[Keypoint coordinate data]
———

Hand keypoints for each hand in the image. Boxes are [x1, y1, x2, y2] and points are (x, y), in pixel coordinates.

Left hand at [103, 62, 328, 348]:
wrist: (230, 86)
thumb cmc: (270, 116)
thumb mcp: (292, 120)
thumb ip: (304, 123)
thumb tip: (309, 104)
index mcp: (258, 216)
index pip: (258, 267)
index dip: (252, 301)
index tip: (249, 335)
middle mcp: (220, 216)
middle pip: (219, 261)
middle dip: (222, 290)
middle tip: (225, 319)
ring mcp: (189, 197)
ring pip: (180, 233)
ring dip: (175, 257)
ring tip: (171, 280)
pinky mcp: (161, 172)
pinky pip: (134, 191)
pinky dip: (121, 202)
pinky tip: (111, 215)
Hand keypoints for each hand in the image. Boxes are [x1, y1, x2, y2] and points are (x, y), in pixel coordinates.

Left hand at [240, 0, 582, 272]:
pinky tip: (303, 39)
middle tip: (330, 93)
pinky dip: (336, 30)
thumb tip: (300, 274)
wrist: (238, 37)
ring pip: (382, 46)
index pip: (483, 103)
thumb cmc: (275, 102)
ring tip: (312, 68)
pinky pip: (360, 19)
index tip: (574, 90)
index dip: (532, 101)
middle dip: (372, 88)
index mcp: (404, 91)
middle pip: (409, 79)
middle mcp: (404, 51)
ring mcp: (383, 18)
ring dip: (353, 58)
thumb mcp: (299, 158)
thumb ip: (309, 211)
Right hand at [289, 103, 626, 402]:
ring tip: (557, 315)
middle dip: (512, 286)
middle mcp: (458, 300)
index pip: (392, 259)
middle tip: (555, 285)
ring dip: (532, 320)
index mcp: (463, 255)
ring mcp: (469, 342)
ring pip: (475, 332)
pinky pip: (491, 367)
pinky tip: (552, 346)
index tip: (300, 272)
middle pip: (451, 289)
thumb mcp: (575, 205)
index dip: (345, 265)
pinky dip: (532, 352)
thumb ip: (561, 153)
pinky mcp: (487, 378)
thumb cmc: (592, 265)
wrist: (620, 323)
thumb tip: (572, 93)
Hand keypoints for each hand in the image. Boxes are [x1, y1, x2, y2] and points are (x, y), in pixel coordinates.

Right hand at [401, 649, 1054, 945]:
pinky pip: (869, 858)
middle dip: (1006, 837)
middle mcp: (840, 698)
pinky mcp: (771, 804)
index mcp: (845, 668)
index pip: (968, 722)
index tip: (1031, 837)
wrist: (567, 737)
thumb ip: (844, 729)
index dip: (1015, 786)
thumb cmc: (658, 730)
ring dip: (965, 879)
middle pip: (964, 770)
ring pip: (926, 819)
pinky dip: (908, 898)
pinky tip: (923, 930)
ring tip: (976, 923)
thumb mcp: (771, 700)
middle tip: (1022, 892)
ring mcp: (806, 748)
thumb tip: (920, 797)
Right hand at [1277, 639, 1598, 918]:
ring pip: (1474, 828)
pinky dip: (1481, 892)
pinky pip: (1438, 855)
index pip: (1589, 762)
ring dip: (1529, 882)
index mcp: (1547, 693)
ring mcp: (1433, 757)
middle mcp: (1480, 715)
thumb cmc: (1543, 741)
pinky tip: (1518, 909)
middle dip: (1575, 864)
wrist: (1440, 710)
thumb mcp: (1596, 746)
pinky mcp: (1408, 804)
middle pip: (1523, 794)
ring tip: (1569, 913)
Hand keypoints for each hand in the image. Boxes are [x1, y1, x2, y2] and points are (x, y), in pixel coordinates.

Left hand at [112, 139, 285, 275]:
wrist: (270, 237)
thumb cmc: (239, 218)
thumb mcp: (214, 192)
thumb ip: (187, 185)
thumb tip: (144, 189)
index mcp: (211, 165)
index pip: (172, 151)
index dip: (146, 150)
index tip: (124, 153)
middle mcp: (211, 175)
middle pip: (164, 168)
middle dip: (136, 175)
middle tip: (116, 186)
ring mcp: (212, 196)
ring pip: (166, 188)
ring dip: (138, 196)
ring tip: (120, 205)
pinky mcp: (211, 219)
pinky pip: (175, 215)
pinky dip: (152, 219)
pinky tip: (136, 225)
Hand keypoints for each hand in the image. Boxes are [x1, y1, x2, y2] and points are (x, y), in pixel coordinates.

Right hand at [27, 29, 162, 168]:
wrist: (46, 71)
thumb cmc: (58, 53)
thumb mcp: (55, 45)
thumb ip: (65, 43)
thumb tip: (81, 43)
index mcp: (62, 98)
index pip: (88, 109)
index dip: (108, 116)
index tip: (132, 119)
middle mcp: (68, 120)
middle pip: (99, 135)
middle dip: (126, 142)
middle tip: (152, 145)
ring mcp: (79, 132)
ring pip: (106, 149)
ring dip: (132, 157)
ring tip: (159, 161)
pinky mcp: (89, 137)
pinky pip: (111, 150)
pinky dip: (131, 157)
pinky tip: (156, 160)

———

◆ Exercise requirements ◆
Filter the entries down to the lines that include the string "Right".

◆ Response to the task ◆
Right hand at [289, 103, 626, 402]:
Right hand at [401, 649, 1054, 945]:
Right hand at [1277, 639, 1598, 918]:
Right hand at [27, 29, 162, 168]:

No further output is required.